Хватка пальцев Бармаглота на моем бедре становится настолько сильной, что я вскрикиваю, уже заранее зная, что там будет синяк, носить который придется не меньше месяца.

‍​‌‌​​‌‌‌​​‌​‌‌​‌​​​‌​‌‌‌​‌‌​​​‌‌​​‌‌​‌​‌​​​‌​‌‌‍

Взгляд темнеет, когда я, осмелев для более решительного шага, медленно поднимаю руку и провожу тыльной стороной ладони по его щетинистой щеке. Простое прикосновение жестких колючек к коже, но оно словно ток — проламывает все слои моей защиты, бьет прямо в испуганное сердце. Доза адреналина для этого истерзанного и измученного комка плоти, которое умерло так давно, что врачи успели покинуть операционную, но даже не постарались убрать за собой окровавленные бинты и инструменты.

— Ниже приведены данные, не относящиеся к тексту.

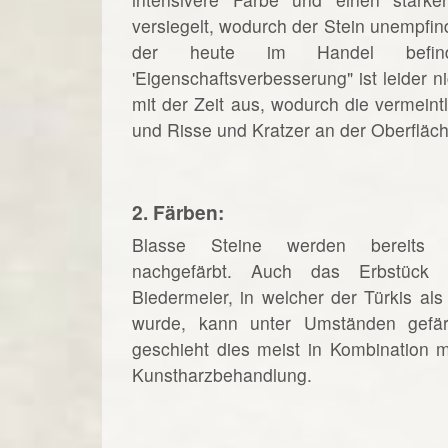
versiegelt, wodurch der Stein unempfind
der heute im Handel befindli
'Eigenschaftsverbesserung" ist leider 
mit der Zeit aus, wodurch die vermeint
und Risse und Kratzer an der Oberfläch
2. Färben:
Blasse Steine werden bereits s
nachgefärbt. Auch das Erbstück
Biedermeier, in welcher der Türkis als
wurde, kann unter Umständen gefär
geschieht dies meist in Kombination 
Kunstharzbehandlung.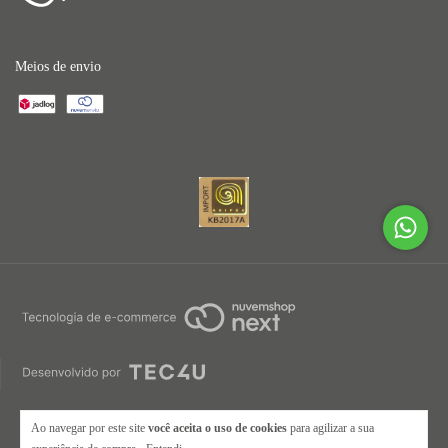
Meios de envio
Ao navegar por este site
você aceita o uso de cookies
para agilizar a sua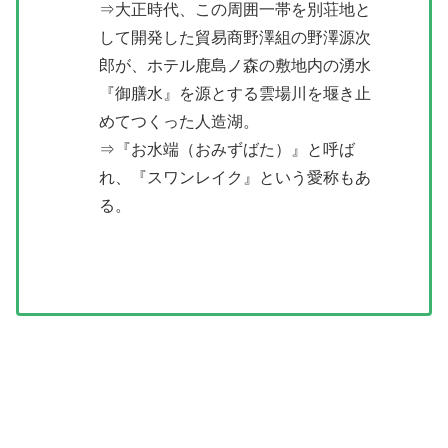
⇒大正時代、この周囲一帯を別荘地と
して開発した貿易商野澤組の野澤源次
郎が、ホテル鹿島ノ森の敷地内の湧水
『御膳水』を源とする雲場川を堰き止
めてつくった人造湖。
⇒『お水端（おみずばた）』と呼ば
れ、『スワンレイク』という愛称もあ
る。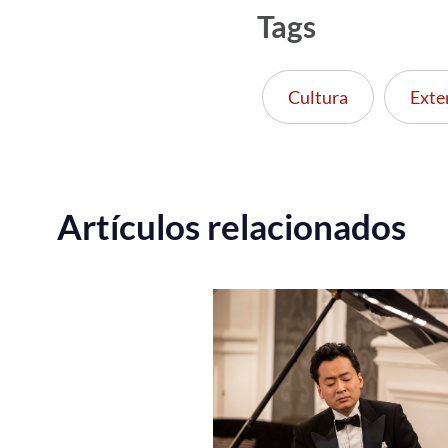
Tags
Cultura
Exte
Artículos relacionados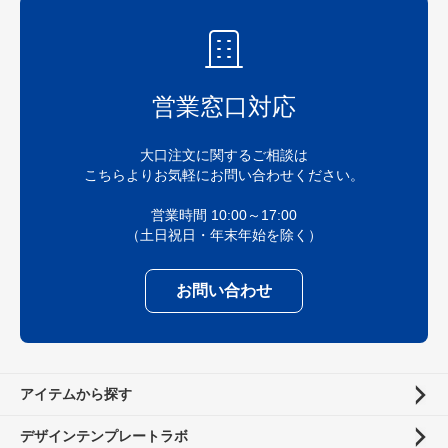
営業窓口対応
大口注文に関するご相談は
こちらよりお気軽にお問い合わせください。
営業時間 10:00～17:00
（土日祝日・年末年始を除く）
お問い合わせ
アイテムから探す
デザインテンプレートラボ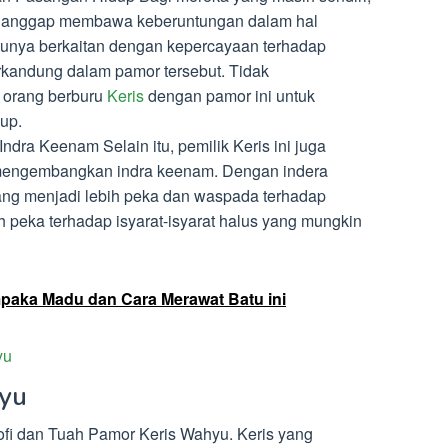
ianggap membawa keberuntungan dalam hal
tunya berkaitan dengan kepercayaan terhadap
rkandung dalam pamor tersebut. Tidak
orang berburu
Keris
dengan pamor ini untuk
up.
dra Keenam Selain itu, pemilik Keris ini juga
mengembangkan indra keenam. Dengan indera
ang menjadi lebih peka dan waspada terhadap
bih peka terhadap isyarat-isyarat halus yang mungkin
paka Madu dan Cara Merawat Batu ini
yu
yu
fi dan Tuah Pamor Keris Wahyu. Keris yang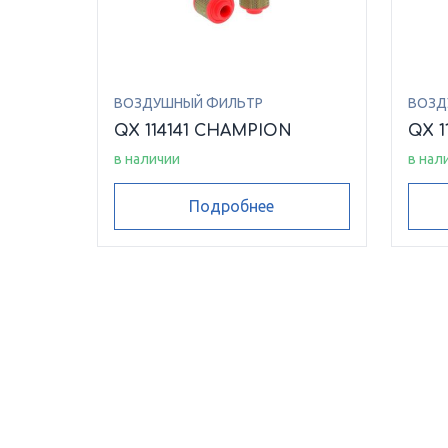
ВОЗДУШНЫЙ ФИЛЬТР
ВОЗД
QX 114141 CHAMPION
QX 1
в наличии
в нал
Подробнее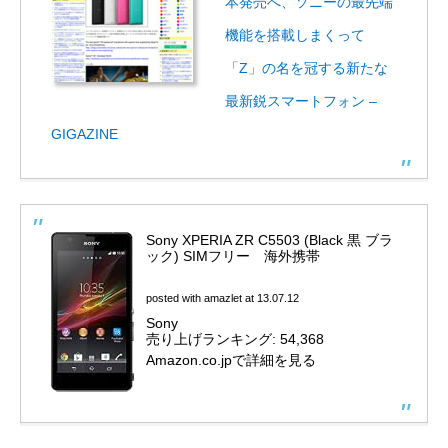
本発売へ、ソニーの最先端
機能を搭載しまくって
「Z」の名を冠する新たな
最新鋭スマートフォン –
GIGAZINE
Sony XPERIA ZR C5503 (Black 黒 ブラ
ック) SIMフリー 海外携帯
posted with
amazlet
at 13.07.12
Sony
売り上げランキング: 54,368
Amazon.co.jpで詳細を見る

— Ты нужен мне, — говорю совсем тихо, едва различая скомканные звуки слов. — Я измучилась без тебя, Бармаглотище. Мне без тебя жизнь не жизнь, веришь?

Молчит, упрямо поджимая губы.

Не отталкивает, значит, можно стать смелее?

Еще немного тянусь к нему, кладу обе руки на увитое татуировками запястье.

Выдыхаю, набираясь смелости.

— Мы ведь можем… хотя бы… попробовать все начать заново?

Все еще играет в молчанку.

— Нам же было хорошо вдвоем, Бармаглотище…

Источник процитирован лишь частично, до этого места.